Yes, I have had some extraordinary relationships. FIrst and foremost is my husband. For over 20 years we have struggled together, confronting our own scars and committing ourselves to let love prevail. We are both very complex people with lots of emotional baggage and, often, our relationship has been so hard yet so worthwhile. And the journey continues. I have had friends – many of which have come and gone but who have left an imprint on me that I only now can look at and understand the significance. I have risen from a family that suffered from mental illness, alcoholism and deep dysfunction – and I would not have chosen any other family because they are part of who I am today. The good, the bad, and the ugly have helped to shape and inform who I am right here and right now. They have helped me to struggle and forced me to confront my demons. I could certainly have chosen to not do this but, for me, there never was an option. I may not have set out to do this with intention but the universe intervened and made sure that I eventually paid attention and found my intention. Today, I am surrounded by a beautiful tapestry of people I have chosen to be in my life. Each of them enriches me in a way and I am intentional about my purpose in their lives. I don’t always know right away what the purpose is but I am always committed to learn. I still struggle with trust because that little person inside me looking for safe harbor also knows that the waters can be very dangerous and we need to be very careful. But, for the first time in my life I have found myself in trusting relationships that continually prove themselves to be worthy and authentic. And I am so moved, emotionally impacted and overwhelmed at how powerful the trust is. And, when that trust is ever questioned or challenged, it rocks my world.

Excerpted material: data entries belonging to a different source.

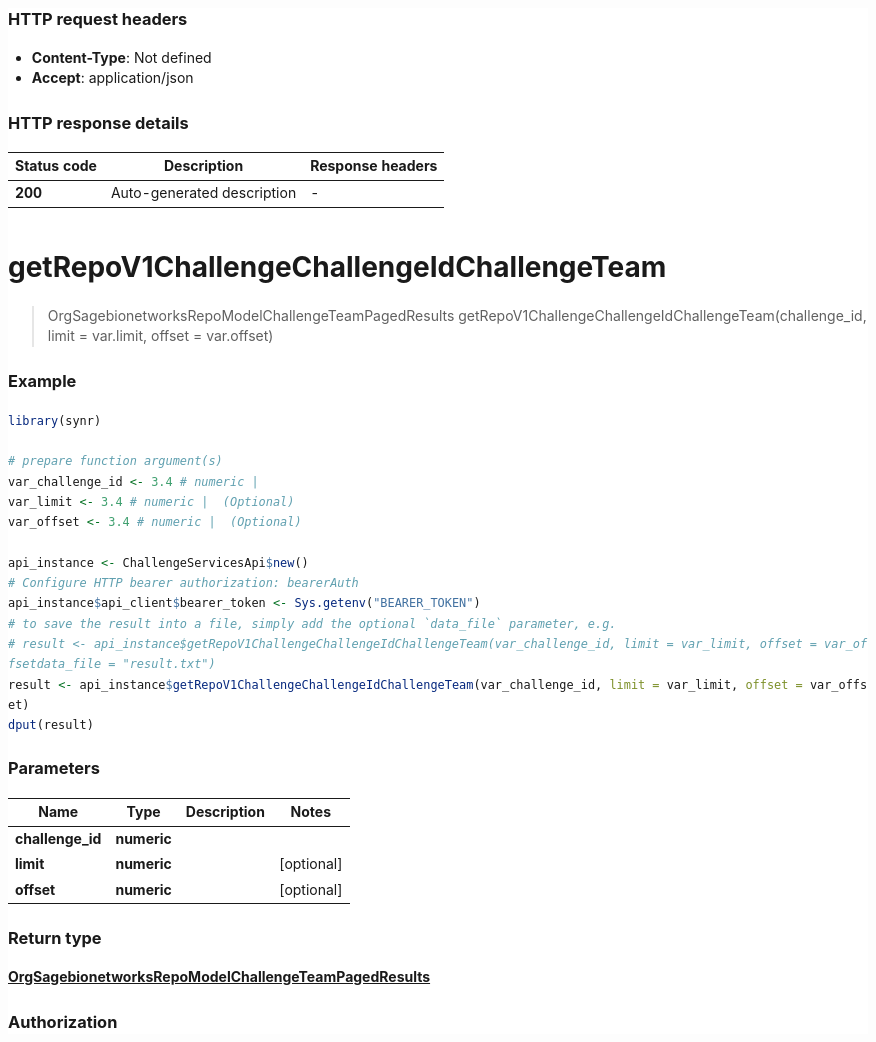 ### HTTP request headers

 - **Content-Type**: Not defined
 - **Accept**: application/json

### HTTP response details
| Status code | Description | Response headers |
|-------------|-------------|------------------|
| **200** | Auto-generated description |  -  |

# **getRepoV1ChallengeChallengeIdChallengeTeam**
> OrgSagebionetworksRepoModelChallengeTeamPagedResults getRepoV1ChallengeChallengeIdChallengeTeam(challenge_id, limit = var.limit, offset = var.offset)



### Example
```R
library(synr)

# prepare function argument(s)
var_challenge_id <- 3.4 # numeric | 
var_limit <- 3.4 # numeric |  (Optional)
var_offset <- 3.4 # numeric |  (Optional)

api_instance <- ChallengeServicesApi$new()
# Configure HTTP bearer authorization: bearerAuth
api_instance$api_client$bearer_token <- Sys.getenv("BEARER_TOKEN")
# to save the result into a file, simply add the optional `data_file` parameter, e.g.
# result <- api_instance$getRepoV1ChallengeChallengeIdChallengeTeam(var_challenge_id, limit = var_limit, offset = var_offsetdata_file = "result.txt")
result <- api_instance$getRepoV1ChallengeChallengeIdChallengeTeam(var_challenge_id, limit = var_limit, offset = var_offset)
dput(result)
```

### Parameters

Name | Type | Description  | Notes
------------- | ------------- | ------------- | -------------
 **challenge_id** | **numeric**|  | 
 **limit** | **numeric**|  | [optional] 
 **offset** | **numeric**|  | [optional] 

### Return type

[**OrgSagebionetworksRepoModelChallengeTeamPagedResults**](org.sagebionetworks.repo.model.ChallengeTeamPagedResults.md)

### Authorization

I am trying to be the change I want to see in the world. I am trying to be intentional and give out to those around me exactly what I want in return – love, respect and trust. It defines the me of today and I know, without any shade of doubt that the payoff is there.

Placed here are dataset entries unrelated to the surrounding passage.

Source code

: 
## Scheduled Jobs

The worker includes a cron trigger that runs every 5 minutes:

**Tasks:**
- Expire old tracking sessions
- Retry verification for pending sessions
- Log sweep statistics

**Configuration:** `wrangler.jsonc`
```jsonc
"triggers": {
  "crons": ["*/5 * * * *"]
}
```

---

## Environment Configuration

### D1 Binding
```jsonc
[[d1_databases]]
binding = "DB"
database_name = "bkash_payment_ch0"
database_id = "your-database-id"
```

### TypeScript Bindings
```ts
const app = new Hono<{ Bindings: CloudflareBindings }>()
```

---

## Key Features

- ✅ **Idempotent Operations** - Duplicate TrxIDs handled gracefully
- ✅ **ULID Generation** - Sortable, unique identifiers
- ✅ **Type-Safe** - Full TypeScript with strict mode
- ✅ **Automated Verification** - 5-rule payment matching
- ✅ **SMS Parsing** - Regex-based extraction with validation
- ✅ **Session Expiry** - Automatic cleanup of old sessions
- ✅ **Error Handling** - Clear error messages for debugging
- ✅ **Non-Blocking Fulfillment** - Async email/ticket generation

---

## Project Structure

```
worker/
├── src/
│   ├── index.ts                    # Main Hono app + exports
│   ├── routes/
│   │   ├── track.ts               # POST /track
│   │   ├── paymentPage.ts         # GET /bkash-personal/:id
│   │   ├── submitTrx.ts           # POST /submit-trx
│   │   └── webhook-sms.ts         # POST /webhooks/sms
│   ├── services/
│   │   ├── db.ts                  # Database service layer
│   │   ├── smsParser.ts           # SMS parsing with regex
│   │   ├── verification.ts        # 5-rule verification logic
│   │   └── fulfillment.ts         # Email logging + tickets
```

I have found myself ending each of my blog posts recently with a thank you and acknowledgment to the people in my life and I will continue this practice because it is the people – always the people – that make the difference. Without them, I stop learning and loving and growing. Without them, I have no audience, no support system, no purpose.

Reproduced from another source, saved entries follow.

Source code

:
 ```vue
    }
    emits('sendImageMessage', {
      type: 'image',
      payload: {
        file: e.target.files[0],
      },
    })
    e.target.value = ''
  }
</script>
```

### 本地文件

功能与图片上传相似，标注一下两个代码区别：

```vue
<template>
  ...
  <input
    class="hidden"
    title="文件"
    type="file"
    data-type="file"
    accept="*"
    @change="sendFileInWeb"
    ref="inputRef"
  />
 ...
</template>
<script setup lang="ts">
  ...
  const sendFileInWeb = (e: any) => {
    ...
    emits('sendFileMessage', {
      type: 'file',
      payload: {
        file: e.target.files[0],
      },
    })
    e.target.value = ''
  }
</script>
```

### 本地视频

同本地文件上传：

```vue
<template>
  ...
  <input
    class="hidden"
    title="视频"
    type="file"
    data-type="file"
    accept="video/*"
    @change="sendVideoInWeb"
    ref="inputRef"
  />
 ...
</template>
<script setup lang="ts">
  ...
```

The other day, while strolling through Manhattan with a dear friend I was sharing some stories of my early career days and I lamented about some choices I made. He pointed out to me that, had I made different choices, he and I would never have met. That thought stopped me in my tracks and I can still smell the air and hear the noises around me when he said it because I knew that would be a terrible eventuality. Perhaps he was right. But, given the power of our relationship I suspect the universe would never have allowed that to happen.